*ACTION ITEM A*
According to the E-RayZer summary, what does E-RayZer use in place of RayZer's implicit latent scene representation?
*ACTION ITEM B*
Edit the E-RayZer summary by restating the passage starting with "Background & Motivation¶" and going on through "imprecise, and unscalable.", putting "inaccurate" where "imprecise" stands.

*GIVEN TEXT*
E-RayZer: Self-supervised 3D Reconstruction as Spatial Visual Pre-training¶
Conference: CVPR 2026
arXiv: 2512.10950
Code: qitaozhao.github.io/E-RayZer
Area: 3D Vision
Keywords: Self-supervised pre-training, 3D Gaussian Splatting, Multi-view reconstruction, Pose estimation, Visual representation learning
TL;DR¶
E-RayZer is the first truly self-supervised feed-forward 3D Gaussian reconstruction model. By replacing RayZer's implicit latent scene representation with explicit 3D Gaussians and employing a curriculum learning strategy based on visual overlap, it learns geometrically grounded 3D-aware representations under zero 3D annotation. It significantly outperforms RayZer in pose estimation (RPA@5° improved from ≈0 to 90.8) and leads mainstream pre-trained models like DINOv3/CroCo v2 in frozen-backbone probing for downstream 3D tasks, even rivaling supervised VGGT.
Background & Motivation¶
Background: Self-supervised pre-training has driven rapid progress for foundation models in text, 2D images, and video, yet learning 3D-aware representations from multi-view images remains a significant gap. Current mainstream 3D vision models rely on pseudo-labels from SfM systems (e.g., COLMAP) for full supervision, which is inherently inefficient, imprecise, and unscalable.
Limitations of Prior Work: The predecessor RayZer attempted self-supervised 3D learning via latent space view synthesis. However, it suffers from a fundamental flaw: its camera estimation, implicit scene reconstruction, and Transformer rendering modules are jointly learned in a latent space lacking 3D inductive bias. This allows the model to achieve high-quality synthesis via "shortcut solutions" like video interpolation, resulting in a pose space that is neither interpretable nor physically meaningful. Evidence shows RayZer’s pose estimation accuracy is nearly zero (RPA@5° ≈ 0), indicating a lack of true 3D geometric understanding.

Items in a dataset
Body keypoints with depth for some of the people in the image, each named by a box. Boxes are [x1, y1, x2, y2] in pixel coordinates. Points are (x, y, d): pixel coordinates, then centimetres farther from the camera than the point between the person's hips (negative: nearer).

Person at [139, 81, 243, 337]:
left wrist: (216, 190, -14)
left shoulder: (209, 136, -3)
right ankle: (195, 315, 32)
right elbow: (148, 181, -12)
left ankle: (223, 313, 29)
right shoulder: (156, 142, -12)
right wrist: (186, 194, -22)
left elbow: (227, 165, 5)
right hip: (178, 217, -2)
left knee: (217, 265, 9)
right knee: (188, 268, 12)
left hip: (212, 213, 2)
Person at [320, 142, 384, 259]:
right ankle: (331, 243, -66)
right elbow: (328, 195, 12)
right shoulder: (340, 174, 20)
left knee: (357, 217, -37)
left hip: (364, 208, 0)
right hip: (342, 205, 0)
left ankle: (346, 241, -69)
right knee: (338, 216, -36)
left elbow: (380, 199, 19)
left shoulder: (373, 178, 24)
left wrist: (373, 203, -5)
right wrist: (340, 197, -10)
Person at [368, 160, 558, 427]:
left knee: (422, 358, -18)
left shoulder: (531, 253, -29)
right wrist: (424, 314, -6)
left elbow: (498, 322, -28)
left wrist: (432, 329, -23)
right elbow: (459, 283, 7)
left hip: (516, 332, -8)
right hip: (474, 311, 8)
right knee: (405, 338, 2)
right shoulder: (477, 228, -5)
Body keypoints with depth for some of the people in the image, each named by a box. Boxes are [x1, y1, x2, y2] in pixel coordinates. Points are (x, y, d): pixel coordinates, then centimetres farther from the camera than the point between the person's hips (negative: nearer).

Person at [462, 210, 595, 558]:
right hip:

...

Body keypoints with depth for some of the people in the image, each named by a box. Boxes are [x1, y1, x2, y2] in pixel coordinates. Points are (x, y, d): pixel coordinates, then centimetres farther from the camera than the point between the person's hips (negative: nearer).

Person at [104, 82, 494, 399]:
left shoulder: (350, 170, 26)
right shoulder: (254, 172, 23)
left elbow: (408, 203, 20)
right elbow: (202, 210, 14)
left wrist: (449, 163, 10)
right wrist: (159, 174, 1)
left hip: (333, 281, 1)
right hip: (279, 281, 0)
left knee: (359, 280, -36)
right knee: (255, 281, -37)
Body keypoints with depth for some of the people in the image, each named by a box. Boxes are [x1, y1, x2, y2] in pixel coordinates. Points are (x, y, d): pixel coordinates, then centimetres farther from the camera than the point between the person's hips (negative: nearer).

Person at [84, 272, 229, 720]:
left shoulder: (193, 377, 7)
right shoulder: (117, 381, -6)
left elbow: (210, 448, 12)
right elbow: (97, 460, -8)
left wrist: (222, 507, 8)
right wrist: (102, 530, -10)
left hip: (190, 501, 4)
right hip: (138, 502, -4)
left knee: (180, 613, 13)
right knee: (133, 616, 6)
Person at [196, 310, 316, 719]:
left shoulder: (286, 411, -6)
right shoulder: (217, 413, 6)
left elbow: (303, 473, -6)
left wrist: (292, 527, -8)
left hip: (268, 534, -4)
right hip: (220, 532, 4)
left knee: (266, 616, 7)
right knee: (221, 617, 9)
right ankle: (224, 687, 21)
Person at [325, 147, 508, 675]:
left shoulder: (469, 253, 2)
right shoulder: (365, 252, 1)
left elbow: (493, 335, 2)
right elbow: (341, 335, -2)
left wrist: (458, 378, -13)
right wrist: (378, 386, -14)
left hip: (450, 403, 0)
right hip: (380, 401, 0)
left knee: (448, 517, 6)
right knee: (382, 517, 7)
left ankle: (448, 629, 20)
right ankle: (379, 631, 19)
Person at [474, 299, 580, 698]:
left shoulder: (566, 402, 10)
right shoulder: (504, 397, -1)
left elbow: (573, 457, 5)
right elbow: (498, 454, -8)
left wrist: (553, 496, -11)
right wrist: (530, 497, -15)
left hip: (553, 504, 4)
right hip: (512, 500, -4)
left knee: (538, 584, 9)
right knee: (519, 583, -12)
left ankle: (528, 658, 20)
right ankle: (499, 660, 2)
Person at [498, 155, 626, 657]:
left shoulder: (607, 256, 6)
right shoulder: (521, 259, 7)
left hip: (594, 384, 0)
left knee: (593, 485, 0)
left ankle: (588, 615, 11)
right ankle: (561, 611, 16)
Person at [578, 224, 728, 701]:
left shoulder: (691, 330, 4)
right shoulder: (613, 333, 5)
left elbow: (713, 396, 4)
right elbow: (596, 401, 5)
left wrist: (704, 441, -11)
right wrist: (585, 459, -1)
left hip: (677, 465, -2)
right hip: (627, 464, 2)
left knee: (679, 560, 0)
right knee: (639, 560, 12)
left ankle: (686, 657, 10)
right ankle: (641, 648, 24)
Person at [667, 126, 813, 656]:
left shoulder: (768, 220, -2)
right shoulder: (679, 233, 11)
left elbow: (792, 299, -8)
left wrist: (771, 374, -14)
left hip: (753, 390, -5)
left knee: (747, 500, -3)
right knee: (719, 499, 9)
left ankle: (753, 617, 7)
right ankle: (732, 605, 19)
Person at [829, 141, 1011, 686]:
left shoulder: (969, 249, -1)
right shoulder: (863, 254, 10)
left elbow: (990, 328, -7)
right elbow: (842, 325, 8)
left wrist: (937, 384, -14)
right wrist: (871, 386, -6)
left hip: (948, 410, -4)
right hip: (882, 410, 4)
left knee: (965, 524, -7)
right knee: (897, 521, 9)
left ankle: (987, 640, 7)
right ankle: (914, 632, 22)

---

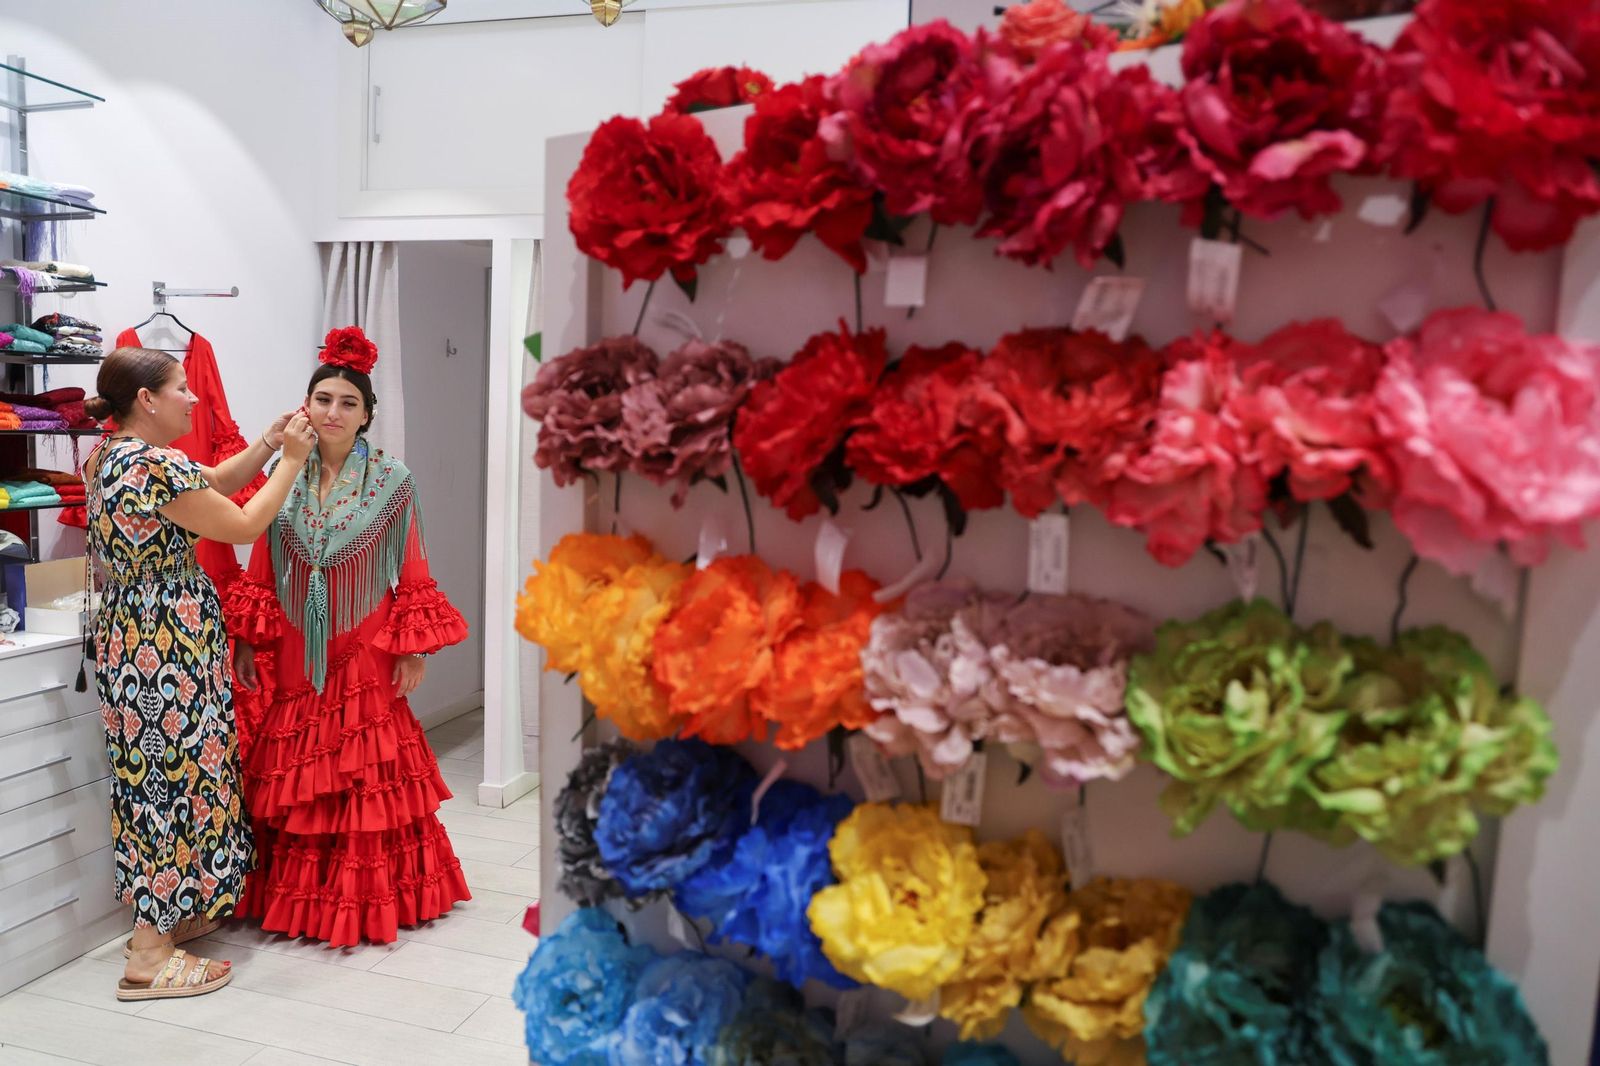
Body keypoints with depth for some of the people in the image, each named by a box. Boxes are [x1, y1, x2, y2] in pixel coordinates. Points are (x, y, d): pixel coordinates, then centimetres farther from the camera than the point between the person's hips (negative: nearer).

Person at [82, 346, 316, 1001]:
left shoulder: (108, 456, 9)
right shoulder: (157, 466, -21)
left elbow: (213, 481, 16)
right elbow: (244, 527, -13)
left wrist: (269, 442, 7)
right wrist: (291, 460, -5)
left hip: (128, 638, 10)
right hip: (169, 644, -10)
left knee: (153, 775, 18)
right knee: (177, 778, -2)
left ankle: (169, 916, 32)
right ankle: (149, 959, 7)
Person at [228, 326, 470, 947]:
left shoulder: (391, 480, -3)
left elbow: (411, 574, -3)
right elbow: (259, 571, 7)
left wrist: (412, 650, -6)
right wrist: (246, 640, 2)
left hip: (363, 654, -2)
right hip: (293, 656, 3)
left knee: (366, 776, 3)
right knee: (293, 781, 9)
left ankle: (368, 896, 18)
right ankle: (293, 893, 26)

*SOLUTION A*
Explicit 3D Gaussians.

*SOLUTION B*
Background & Motivation¶
Background: Self-supervised pre-training has driven rapid progress for foundation models in text, 2D images, and video, yet learning 3D-aware representations from multi-view images remains a significant gap. Current mainstream 3D vision models rely on pseudo-labels from SfM systems (e.g., COLMAP) for full supervision, which is inherently inefficient, inaccurate, and unscalable.